### EXERCISE MATERIALS ###

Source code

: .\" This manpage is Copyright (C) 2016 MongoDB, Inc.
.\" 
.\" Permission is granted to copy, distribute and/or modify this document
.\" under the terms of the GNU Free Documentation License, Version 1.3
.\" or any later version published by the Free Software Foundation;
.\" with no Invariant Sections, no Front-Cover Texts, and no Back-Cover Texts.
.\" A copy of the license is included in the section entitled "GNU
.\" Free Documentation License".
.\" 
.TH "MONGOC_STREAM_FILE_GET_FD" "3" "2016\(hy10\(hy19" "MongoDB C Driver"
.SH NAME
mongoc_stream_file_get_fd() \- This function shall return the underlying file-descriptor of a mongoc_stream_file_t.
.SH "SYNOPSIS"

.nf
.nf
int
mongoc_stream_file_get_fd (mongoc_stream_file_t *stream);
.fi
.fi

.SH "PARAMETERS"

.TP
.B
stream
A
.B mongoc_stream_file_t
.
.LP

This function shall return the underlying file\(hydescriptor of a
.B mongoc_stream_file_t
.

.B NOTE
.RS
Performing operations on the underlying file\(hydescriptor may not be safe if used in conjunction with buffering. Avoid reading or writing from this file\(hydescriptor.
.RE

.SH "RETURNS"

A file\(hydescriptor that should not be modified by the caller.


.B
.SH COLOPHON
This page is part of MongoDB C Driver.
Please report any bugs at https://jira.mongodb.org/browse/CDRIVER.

###
### EXERCISE MATERIALS ###

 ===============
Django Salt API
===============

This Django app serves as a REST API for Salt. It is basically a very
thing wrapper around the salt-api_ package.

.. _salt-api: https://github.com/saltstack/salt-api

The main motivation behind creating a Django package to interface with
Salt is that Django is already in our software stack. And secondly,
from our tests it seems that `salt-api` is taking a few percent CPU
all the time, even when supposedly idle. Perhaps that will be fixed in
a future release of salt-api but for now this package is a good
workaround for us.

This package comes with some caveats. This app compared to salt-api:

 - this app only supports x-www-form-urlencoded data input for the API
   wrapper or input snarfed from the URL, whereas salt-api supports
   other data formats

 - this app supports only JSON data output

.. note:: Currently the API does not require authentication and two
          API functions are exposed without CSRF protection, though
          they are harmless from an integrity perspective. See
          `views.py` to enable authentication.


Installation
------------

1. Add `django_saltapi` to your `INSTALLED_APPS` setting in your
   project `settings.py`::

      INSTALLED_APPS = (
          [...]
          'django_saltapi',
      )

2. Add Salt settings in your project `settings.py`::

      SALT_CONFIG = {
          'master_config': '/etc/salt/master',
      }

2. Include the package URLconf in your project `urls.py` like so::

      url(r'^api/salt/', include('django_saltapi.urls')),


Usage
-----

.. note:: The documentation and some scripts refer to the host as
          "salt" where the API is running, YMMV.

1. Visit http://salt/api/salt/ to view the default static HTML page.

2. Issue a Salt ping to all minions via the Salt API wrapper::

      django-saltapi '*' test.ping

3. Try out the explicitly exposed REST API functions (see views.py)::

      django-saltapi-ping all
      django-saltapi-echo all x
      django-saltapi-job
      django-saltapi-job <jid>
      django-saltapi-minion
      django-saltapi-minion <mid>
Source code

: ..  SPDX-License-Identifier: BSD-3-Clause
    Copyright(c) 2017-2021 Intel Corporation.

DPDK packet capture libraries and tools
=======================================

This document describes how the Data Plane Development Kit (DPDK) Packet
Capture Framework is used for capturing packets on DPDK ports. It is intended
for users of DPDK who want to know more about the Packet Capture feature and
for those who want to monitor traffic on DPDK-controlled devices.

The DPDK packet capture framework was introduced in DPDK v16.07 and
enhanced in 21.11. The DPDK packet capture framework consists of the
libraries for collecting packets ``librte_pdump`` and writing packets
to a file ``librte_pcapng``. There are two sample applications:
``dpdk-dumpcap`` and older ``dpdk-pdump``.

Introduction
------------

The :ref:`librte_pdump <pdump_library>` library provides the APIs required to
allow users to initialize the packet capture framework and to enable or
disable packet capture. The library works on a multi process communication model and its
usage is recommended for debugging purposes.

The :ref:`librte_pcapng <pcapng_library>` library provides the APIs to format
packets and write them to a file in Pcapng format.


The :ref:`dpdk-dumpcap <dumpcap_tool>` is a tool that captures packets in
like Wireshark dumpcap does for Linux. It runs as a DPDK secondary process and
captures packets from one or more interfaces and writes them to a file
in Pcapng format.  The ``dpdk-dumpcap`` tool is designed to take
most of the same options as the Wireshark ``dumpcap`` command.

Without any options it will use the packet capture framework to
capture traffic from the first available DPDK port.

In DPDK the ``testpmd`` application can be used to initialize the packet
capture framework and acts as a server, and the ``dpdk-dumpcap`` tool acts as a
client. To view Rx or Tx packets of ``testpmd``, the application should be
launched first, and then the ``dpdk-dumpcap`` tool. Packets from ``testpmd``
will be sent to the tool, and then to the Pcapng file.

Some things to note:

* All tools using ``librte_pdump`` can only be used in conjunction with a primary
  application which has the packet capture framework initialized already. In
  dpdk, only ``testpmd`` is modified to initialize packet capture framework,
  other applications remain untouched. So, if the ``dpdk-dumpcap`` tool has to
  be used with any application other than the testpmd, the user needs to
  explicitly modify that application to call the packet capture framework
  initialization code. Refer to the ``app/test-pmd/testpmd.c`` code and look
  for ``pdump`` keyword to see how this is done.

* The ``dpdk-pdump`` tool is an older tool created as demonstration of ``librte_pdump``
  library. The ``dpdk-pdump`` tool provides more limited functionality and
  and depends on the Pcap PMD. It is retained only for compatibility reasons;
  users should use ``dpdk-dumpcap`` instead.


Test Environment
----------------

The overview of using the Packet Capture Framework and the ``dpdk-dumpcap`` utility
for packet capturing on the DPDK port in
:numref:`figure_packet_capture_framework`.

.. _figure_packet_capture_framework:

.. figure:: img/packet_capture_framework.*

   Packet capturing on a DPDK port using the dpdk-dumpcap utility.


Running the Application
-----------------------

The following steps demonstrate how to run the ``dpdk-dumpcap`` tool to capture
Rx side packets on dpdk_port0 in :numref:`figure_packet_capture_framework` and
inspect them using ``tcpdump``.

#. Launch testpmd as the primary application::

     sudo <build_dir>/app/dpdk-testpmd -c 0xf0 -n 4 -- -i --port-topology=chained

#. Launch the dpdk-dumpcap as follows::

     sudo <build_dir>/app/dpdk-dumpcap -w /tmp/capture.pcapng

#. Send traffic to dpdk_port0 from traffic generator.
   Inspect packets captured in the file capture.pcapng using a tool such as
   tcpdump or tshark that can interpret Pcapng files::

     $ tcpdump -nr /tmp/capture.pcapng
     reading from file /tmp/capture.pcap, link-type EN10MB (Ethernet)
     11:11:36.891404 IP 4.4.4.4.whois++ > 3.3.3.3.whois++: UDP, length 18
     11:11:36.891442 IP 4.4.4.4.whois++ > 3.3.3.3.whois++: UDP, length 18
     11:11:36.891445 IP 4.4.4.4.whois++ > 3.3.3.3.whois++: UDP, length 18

###

**ABOUT THIS EXERCISE**
Among the lines of the data, some contain the word "that". How many are there? Reply with the number alone.

**PROBLEM SOLUTION**
7